Elia, il guardiano, adorava i profumi e i suoni del mare, in particolar modo i cavalloni che si schiantavano sugli scogli sotto al faro nei giorni e nelle notti di burrasca. Chi l'avrebbe mai detto che da lui avrei ereditato tali sensazioni ed emozioni estatiche?
Sembra ieri. Il risveglio in una piccola stanza dalle pareti ammuffite, il letto duro come la banchina di un porto e i raggi del sole che filtravano dalla suggestiva finestra che si affacciava sul Golfo di Genova. Io che mi inoltravo, scalzo, in direzione della cucina, noncurante del pavimento mal ridotto e di alcune schegge di legno che si conficcarono nella pianta dei piedi.
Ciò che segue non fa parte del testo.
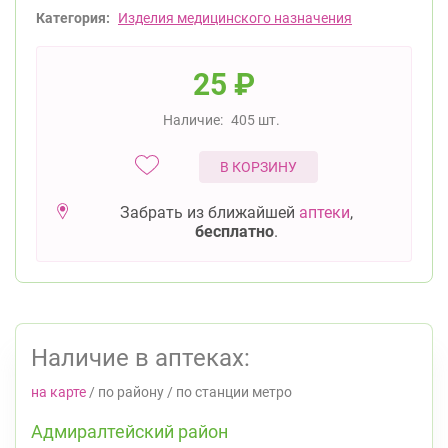
Категория:
Изделия медицинского назначения
25
₽
Наличие:
405 шт.
В КОРЗИНУ
Забрать из ближайшей
аптеки
,
бесплатно
.
Наличие в аптеках:
на карте
/
по району
/
по станции метро
Адмиралтейский район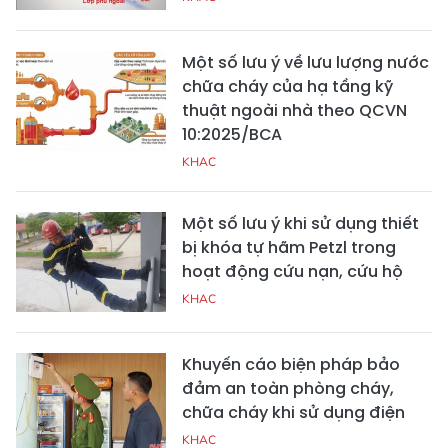
Một số lưu ý về lưu lượng nước
chữa cháy của hạ tầng kỹ
thuật ngoài nhà theo QCVN
10:2025/BCA
KHAC
Một số lưu ý khi sử dụng thiết
bị khóa tự hãm Petzl trong
hoạt động cứu nạn, cứu hộ
KHAC
Khuyến cáo biện pháp bảo
đảm an toàn phòng cháy,
chữa cháy khi sử dụng điện
KHAC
Mi comparve davanti Elia, appoggiato a un sgangherato e rumoroso frigorifero, a fumarsi la pipa con espressione malinconica. Dopo una frugale colazione, andammo in spiaggia per ammirare le magnifiche onde che si infrangevano lentamente sulle rocce che circondavano la struttura. Elia, le mani nodose, il viso solcato dalle rughe e la lunga barba bianca davano l'idea un uomo provato. Non mi degnava di uno sguardo. Sospettai che quella specie di eremitaggio gli avesse fatto dimenticare come guardare una persona negli occhi.
«È necessario che tu e i riflettori siate in simbiosi per far da guida ai naviganti» mi disse con aria stanca, indicando con l'indice la lanterna posta in alto. 
Successivamente mi spiegò le mansioni da svolgere, per poi effettuare una serie di esempi pratici. Imparai in fretta, grazie a un'eccellente manualità acquisita ai tempi dell'orfanotrofio. Qualora ci fossero stati problemi di natura tecnica, mi sarei avvalso di un libretto di istruzioni o, nei casi peggiori, avrei potuto utilizzare il telefono per chiedere assistenza a chi di dovere. Riguardo la paga e gli approvvigionamenti, in quel periodo venivano garantiti mensilmente dalla marina mercantile.
L'ormai ex guardiano mi diede le chiavi e ci salutammo senza che gli domandassi dove fosse diretto. Dalla porta d'ingresso lo osservai percorrere lentamente una stradina sterrata, trascinando con sé una logora valigia. Restai da solo, con i gabbiani che volteggiavano spensierati, lanciando il loro grido rauco e stridente. Rientrai.
In cucina, nell'accendere il fornellino a gas, desideroso di una cioccolata calda, pronosticai che le stagioni invernali sarebbero state un vero disagio a causa del il gelo. E difatti non mi sbagliai.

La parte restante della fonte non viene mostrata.